Stagioni will quickly become that kind of go-to, for everything from date night to too-tired-to-cook night. There’s something about restaurants in historic dining rooms that are immediately welcoming, and this one, with its warm red accents and soft light, invites you to stay a while. Daily specials and seasonal menu changes keeps things interesting, but some dishes stay year-round, meaning you can always fall back on the comfortable.
Even those comfort dishes are made more fun at Stagioni. Take the pizzas; they use house-made ingredients (such as the sausage) when they can, and are served with a pair of pizza scissors so you can cut your slice as you wish.

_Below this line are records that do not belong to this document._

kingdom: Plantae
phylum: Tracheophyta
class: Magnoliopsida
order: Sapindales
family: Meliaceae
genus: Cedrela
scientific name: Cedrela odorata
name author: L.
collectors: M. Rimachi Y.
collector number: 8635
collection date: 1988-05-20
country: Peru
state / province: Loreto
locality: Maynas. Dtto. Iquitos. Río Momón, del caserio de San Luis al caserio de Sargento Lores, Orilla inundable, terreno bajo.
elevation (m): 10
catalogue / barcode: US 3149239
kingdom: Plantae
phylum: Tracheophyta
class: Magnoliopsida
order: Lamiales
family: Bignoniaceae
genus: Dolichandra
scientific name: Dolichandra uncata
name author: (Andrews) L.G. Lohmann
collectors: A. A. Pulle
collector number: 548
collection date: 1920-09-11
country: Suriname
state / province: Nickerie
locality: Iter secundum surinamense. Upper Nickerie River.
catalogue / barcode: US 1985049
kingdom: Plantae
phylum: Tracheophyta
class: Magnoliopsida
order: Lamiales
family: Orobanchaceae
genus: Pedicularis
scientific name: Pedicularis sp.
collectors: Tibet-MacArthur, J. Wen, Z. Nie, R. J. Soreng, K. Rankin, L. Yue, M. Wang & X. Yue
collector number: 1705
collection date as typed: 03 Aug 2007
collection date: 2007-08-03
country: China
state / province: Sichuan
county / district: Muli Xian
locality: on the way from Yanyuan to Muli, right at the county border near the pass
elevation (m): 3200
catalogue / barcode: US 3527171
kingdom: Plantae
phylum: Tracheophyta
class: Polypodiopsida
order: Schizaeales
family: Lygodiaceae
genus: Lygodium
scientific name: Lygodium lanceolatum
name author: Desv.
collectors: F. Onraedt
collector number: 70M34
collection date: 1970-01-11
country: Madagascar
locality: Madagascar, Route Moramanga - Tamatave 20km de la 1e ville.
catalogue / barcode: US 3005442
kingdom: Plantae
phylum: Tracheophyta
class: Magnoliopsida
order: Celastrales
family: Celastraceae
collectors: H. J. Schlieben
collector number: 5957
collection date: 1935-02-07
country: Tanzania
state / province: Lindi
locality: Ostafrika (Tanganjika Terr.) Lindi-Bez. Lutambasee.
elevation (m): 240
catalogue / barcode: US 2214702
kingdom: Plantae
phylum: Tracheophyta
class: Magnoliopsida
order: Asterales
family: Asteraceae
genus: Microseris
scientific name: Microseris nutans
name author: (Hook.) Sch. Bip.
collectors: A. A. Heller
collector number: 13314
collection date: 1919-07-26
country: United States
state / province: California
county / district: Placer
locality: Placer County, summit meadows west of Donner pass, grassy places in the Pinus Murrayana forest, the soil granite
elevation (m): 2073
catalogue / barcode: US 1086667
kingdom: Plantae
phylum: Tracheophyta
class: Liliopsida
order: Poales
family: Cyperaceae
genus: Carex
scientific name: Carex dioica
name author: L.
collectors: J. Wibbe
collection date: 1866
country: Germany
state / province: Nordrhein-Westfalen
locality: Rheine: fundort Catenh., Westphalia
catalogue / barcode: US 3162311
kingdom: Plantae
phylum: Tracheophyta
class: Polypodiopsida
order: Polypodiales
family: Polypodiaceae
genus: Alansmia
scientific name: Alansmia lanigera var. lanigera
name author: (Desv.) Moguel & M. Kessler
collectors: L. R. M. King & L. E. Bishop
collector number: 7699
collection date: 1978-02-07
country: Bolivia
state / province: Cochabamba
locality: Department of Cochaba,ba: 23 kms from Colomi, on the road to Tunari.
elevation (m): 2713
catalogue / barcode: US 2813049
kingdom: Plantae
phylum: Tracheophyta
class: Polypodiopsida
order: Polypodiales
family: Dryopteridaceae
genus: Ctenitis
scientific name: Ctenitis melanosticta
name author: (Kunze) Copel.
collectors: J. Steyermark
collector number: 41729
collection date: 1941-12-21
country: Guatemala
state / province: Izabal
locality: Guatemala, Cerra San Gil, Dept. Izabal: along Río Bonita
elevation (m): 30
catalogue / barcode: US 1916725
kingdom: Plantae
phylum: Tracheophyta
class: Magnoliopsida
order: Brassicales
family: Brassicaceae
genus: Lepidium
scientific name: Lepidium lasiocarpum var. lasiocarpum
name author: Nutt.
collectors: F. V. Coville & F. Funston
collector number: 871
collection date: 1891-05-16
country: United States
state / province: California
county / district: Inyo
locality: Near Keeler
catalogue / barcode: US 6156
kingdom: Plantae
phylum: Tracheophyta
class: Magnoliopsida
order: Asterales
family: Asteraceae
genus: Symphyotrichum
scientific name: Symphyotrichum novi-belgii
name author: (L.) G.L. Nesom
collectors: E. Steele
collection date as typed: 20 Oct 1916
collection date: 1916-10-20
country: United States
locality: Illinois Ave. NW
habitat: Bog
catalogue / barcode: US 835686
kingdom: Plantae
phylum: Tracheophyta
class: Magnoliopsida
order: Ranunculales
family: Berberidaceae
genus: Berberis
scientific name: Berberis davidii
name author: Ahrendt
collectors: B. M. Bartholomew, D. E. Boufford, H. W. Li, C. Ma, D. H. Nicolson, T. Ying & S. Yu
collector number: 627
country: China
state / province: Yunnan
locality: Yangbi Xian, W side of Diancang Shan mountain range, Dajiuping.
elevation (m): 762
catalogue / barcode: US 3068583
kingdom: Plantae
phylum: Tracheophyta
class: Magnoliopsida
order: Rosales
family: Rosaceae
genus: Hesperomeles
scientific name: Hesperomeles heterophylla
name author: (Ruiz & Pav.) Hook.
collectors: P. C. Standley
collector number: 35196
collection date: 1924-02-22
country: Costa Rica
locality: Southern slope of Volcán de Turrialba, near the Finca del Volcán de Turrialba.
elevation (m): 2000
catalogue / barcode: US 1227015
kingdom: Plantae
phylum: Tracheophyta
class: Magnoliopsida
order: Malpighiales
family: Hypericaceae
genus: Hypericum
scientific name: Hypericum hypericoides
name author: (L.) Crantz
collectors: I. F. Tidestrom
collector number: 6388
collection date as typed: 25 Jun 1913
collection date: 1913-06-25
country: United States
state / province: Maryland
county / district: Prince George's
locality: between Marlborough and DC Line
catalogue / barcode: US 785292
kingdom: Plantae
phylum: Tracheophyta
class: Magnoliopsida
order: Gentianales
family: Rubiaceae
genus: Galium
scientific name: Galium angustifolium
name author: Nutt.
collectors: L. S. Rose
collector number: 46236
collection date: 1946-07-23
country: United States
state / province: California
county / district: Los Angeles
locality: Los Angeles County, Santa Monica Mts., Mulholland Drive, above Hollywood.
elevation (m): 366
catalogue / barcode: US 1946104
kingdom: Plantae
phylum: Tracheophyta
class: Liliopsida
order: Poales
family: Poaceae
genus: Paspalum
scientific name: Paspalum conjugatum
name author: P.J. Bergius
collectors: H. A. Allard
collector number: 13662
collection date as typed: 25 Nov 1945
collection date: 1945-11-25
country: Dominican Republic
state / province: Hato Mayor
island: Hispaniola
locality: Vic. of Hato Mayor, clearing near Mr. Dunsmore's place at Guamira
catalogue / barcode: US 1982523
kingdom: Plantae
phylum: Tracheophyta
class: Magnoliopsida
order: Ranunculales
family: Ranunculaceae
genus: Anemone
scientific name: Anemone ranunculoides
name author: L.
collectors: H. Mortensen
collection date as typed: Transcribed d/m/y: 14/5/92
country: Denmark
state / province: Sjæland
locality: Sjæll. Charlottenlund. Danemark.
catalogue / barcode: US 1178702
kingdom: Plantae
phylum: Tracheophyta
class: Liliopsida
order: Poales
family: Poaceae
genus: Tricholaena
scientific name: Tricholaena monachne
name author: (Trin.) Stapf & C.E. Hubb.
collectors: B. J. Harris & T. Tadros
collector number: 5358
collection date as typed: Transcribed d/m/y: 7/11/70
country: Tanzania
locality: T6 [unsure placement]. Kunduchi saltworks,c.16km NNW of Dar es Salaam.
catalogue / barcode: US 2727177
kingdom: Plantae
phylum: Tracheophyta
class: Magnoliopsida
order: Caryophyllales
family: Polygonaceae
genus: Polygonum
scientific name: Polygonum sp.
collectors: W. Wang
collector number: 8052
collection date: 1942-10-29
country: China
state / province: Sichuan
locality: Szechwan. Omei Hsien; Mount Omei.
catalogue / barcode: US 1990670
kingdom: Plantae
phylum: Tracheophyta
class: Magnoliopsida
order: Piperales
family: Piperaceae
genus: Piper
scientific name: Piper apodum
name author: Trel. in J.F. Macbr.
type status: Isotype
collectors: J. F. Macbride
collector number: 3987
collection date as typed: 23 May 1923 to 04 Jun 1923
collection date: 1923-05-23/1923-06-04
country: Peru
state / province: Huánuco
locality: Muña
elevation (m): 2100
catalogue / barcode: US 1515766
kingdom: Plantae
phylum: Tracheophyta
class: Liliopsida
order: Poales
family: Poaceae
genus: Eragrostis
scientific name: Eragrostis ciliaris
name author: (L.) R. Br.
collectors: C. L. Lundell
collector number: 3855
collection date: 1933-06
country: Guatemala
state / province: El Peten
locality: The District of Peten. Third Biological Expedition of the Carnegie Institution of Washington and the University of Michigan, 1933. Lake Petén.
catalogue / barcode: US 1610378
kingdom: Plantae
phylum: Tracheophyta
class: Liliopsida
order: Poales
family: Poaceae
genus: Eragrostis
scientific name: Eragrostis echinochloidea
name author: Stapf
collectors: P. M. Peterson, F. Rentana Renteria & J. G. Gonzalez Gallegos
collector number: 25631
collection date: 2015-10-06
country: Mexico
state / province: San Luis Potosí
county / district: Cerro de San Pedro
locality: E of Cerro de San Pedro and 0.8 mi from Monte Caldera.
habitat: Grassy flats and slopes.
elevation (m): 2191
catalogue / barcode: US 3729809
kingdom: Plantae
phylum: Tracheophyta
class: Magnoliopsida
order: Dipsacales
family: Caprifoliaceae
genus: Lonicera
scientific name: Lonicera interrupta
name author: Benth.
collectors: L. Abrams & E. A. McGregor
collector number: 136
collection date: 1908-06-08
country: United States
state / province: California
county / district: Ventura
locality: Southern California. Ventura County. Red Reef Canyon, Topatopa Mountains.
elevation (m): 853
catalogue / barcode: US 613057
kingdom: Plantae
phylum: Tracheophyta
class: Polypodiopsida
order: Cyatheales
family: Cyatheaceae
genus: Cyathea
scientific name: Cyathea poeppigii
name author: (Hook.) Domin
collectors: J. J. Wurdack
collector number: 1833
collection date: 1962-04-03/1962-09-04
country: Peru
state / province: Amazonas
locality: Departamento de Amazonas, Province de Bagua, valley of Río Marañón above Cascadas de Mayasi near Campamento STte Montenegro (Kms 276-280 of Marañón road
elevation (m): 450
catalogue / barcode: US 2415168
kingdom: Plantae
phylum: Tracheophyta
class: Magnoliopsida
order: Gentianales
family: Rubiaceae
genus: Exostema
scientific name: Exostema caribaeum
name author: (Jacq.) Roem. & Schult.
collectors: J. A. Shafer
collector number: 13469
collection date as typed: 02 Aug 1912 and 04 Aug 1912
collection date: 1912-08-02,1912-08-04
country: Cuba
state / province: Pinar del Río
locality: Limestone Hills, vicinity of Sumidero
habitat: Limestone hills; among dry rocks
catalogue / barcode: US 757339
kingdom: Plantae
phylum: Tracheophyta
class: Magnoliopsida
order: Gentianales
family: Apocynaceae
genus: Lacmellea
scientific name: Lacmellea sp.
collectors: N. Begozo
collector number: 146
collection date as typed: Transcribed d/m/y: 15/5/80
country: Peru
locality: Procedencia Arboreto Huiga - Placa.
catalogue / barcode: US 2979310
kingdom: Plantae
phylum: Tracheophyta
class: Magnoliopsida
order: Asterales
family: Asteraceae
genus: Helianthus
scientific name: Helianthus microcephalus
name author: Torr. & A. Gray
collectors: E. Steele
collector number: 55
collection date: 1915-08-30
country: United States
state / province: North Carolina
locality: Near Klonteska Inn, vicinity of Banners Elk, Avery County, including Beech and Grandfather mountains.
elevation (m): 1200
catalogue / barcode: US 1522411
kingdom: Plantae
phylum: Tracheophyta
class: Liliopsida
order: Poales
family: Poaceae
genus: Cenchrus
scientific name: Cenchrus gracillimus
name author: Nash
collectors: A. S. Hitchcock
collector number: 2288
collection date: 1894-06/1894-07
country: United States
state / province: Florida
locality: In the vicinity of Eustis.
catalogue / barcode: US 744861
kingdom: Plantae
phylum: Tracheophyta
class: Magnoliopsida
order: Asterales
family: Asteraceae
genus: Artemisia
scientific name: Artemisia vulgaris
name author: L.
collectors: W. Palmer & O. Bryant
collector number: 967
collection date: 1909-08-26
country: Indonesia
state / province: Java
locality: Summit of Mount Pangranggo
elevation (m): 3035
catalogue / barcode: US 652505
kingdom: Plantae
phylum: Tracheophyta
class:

The pizzas are cooked in the restaurant’s wood-fired oven, a cool process to watch from the restaurant’s no-reservations pizza bar overlooking the open kitchen. And for a night when you’re craving something easy and delicious after a long day, it’s just what you’re looking for.
When you want to be fancy, though, Stagioni is there too, with squash blossoms (one of my favorite dishes here), fresh fish, or rich pastas. The arancini is a must-order; the fried balls of rice change daily. You can order a bunch of small plates or go straight for entrées, making Stagioni flexible enough to fit any occasion. The portions are hearty, and the house-made pastas are generally cooked to textbook doneness and served with unctuous and bright flavors.
The front-of-house team knows the menu in and out, from the wine list to the daily specials. Lean on them to recommend a wine by the glass or bottle from the mostly Italian wine list; just let them know what you’re in the mood for. The small bar, tended by Russ Johnson, is the spot for cocktail lovers. Wherever you dine, you’ll leave ready for another meal there, and when you return again and again, bet on the staff to remember you as much as you remember them.